Mallahan for Mayor
Chances are that most Seattle voters expected this year’s mayoral election would pit Mayor Greg Nickels versus "Who’s That?" What we got instead, from the surprising summer primary, is Who's-That vs. Who's-That. Both candidates for mayor, Joe Mallahan and Mike McGinn, are relative unknowns, neither of whom has run for or held public office before. Soon one of them will be Seattle’s mayor.
Now with Election Day a scant three weeks off voters are scrambling to get acquainted with the two. An easy way to do that is to tag each candidate and put them in a box. So McGinn, who is probably ahead in this game, is “the guy who’s against the tunnel.” If Mallahan has a tag it’s “the business guy.” Mallahan is a T-Mobile executive who wrote a check to finance his own campaign. (Asked about that Mallahan said, “I wanted to take Mayor Nickels' war chest off the table as an issue.”)
Is “business guy” the right box for Mallahan? Yes and no. When asked how he would tag himself Mallahan says, “I’m a social-justice Democrat with a track record of producing efficiencies in large organizations.” When you push into Mallahan’s story a little deeper one of the interesting things you discover is that politics is not something he’s getting into because there’s nothing else to do in business, or because Ross Perot-like he wants to show those people in government “how to run it like a business.”
Mallahan has been thinking politics for a long time. Born and raised in Everett he went off to the nothing-if-not-political environment of Washington, D.C., for his college education at Catholic University. But it was at Cascade High School in south Everett that a young Joe Mallahan got his first taste of politics and felt the calling. Two high school teachers, Phil Zalesky and Elliott Cheap, made the difference. “They had a mock politics class I took. I loved it. That’s where it started for me.” (Zalesky and his wife Laura are well known community leaders who played an important role in the creation of the North Cascades National Park.)
In D.C., while working as an aide in the office of Washington Congressman Al Swift, Mallahan got a piece of advice he took to heart. “Joe,” a Swift staffer said, “There are plenty of lawyers, too many, in politics already. Go into business first (instead of law), and from there into politics. Besides, too many people have the idea that all Democrats are anti-business.” Mallahan took the advice.
Along the way Mallahan did graduate studies (a master's degree) at UW’s Jackson School of International Studies, and was involved in community organizing in (of all places!) Chicago. Later, when work gave him the chance to return to the Northwest he took it. He had hoped to get into politics before now, but “things happened.”
Why Mayor? I asked. Why not start with City Council or the state Legislature? “People pointed out, including my wife, that the experience and resume I had put together was an executive one. ... And city government has become inefficient.” Here’s where the business experience does come into play. “I have a lot of experience at achieving efficiencies in large organizations. ... As mayor I would start with the public safety and planning areas of city government. There are a lot of opportunities for efficiency there.” But how does a businessman’s eye for efficiency connect up with “social justice Democrat?”
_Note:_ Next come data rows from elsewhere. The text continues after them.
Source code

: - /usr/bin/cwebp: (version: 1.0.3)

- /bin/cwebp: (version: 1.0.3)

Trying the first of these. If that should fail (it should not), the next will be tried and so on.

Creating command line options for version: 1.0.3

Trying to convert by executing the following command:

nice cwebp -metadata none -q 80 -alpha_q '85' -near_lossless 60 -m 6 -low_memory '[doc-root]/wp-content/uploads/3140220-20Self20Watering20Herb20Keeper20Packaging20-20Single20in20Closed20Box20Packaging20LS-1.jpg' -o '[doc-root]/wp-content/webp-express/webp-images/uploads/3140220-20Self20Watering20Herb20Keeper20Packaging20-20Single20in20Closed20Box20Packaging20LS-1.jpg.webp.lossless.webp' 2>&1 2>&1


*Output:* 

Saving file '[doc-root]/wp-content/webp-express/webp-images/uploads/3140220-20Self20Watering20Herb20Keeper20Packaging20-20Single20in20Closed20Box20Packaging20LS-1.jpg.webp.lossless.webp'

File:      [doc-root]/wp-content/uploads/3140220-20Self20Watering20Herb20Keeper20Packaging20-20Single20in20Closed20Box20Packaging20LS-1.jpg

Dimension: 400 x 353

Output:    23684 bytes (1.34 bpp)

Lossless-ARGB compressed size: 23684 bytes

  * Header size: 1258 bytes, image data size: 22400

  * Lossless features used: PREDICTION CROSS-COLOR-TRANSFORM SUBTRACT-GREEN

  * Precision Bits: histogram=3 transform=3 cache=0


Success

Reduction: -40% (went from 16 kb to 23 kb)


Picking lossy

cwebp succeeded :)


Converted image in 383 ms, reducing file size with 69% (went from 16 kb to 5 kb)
Once in office, Mallahan hopes he will gain credit for being “a principled decision-maker and a good steward of taxpayer resources.” He would use that credit to work on a recovery of “progressive Northwest values,” which he feels are, if not lost, at risk. He would restore the gang unit and community outreach programs in the police and public safety area. He would work on density and affordable housing to ensure Seattle’s affordability for working people. Noting that his own two kids are having “great educations” in Seattle public schools, he would work to strengthen schools throughout the city.
A tunnel supporter, Mallahan warms to the topic of a Seattle waterfront that is accessible and helps Seattleites to “feel the saltwater more.” He recalls the thrill of exploring tidal pools north of Seattle at Birch Bay. He imagines that some of the tidal zones created inside the Seattle Aquarium might be created outside as the waterfront — tunnel underneath and out of mind — becomes accessible and inviting. “That could do a lot to help us understand how special the Puget Sound is and how important it is we take care of it.”
One perhaps little-noted similarity between the two candidates is that both are Catholics, though not practicing. (“I’ll go back to church when they ordain women,” says Mallahan). But both candidates show some of the strengths of Catholicism. Both seem to enjoy the hurly-burly of community life, and both heard the church’s social teachings about poverty and justice.
While it remains true that whichever candidate is elected will have a steep learning curve, and the City Council will gain clout early in the next mayoral administration, Seattle has two pretty good if not well known candidates for mayor. Maybe instead of it being a problem, it’s a good thing that Seattle is a city where two newcomers can be running for mayor.